Start of Material for this task

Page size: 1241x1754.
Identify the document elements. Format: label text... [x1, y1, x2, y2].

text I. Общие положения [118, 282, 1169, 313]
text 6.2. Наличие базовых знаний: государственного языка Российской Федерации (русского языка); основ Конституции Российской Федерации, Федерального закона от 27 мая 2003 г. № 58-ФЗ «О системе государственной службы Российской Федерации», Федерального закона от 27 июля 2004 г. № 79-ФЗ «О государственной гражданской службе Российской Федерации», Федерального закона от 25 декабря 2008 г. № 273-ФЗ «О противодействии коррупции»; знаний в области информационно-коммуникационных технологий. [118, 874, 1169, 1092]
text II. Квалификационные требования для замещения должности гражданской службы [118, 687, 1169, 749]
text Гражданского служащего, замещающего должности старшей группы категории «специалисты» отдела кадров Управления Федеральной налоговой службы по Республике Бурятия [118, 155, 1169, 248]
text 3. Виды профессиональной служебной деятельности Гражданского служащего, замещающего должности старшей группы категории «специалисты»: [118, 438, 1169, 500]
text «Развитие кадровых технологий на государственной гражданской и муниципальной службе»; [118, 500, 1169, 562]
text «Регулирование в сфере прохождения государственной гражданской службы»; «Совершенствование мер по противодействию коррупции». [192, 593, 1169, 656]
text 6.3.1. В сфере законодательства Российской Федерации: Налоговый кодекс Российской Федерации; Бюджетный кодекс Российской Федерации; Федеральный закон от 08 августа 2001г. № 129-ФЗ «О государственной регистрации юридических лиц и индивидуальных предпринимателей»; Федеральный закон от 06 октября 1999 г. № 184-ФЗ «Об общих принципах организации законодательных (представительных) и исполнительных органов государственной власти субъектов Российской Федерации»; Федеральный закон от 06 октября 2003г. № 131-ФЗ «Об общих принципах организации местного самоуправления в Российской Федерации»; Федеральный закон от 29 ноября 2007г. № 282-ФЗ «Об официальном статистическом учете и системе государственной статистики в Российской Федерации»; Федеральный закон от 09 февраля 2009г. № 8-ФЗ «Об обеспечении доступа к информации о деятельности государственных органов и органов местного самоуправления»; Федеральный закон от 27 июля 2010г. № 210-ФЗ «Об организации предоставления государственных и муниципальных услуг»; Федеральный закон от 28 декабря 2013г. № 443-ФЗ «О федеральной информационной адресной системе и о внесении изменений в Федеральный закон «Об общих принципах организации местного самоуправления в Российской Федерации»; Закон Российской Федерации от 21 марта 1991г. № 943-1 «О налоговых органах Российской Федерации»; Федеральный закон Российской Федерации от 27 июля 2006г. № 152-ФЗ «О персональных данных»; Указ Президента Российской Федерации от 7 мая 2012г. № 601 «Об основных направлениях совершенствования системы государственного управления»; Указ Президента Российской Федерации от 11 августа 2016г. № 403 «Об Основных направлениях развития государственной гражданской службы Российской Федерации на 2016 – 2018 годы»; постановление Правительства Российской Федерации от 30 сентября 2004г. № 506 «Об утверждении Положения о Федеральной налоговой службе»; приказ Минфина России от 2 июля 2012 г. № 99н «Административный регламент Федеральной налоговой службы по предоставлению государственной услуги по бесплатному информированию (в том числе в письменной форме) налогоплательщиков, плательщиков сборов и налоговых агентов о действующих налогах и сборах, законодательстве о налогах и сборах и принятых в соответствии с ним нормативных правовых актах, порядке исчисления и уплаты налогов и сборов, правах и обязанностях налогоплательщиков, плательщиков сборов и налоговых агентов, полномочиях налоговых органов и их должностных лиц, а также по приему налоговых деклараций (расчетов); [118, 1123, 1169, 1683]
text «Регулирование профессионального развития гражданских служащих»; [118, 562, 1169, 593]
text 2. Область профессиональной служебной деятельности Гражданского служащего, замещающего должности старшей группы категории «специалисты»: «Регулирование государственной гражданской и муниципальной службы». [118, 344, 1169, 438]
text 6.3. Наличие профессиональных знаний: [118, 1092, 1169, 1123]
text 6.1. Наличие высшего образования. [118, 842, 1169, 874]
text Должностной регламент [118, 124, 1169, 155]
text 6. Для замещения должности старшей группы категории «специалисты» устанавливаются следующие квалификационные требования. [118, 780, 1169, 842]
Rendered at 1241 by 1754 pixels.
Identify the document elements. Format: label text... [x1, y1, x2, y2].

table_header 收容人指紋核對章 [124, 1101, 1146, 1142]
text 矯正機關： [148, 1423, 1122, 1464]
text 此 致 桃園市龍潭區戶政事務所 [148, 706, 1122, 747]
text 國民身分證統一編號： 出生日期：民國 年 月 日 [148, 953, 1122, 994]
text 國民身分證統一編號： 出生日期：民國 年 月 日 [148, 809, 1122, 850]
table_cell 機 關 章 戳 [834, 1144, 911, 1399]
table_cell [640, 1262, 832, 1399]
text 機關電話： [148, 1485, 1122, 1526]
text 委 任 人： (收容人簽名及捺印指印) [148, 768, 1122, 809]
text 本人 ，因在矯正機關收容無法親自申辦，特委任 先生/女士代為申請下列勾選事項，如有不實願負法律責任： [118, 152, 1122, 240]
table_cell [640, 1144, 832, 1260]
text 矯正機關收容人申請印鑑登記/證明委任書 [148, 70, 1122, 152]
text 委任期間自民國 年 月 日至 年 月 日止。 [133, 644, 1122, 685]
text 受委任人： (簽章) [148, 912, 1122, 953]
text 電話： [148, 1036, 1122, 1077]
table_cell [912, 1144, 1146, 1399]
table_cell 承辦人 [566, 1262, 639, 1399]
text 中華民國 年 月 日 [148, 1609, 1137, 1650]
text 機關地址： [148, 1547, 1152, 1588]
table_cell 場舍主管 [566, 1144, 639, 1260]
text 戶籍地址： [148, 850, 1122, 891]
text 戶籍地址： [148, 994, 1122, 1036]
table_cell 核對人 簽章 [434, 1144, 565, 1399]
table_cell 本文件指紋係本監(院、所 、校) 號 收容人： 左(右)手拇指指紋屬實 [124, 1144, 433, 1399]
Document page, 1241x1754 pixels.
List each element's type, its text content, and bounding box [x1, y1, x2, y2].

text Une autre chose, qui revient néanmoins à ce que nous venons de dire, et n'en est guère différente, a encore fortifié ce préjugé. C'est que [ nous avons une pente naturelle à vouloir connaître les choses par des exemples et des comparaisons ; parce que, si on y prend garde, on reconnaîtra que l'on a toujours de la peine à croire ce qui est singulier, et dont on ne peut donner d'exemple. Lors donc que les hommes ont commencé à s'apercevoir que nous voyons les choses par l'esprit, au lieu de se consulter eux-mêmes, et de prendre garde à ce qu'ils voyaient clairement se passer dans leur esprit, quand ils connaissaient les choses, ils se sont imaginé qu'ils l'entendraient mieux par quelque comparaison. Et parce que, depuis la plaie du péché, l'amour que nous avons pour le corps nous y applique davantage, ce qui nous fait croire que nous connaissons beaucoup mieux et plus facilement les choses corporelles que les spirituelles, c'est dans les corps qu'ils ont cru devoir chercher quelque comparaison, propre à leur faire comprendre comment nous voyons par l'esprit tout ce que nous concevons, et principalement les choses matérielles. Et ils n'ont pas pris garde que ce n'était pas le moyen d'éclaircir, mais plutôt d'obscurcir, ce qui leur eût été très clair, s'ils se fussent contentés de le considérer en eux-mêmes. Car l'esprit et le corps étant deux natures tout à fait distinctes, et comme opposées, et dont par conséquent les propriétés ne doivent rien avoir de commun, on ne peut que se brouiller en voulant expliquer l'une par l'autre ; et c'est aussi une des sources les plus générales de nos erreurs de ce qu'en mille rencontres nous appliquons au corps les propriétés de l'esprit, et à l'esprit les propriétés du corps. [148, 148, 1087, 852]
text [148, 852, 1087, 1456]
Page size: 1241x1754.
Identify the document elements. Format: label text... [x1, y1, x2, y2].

End of Material for this task

#### [Brief]
Examine the entries and report how many of their lines contain the string "戶籍地址", giving no more than the number.

#### [Answer space]
2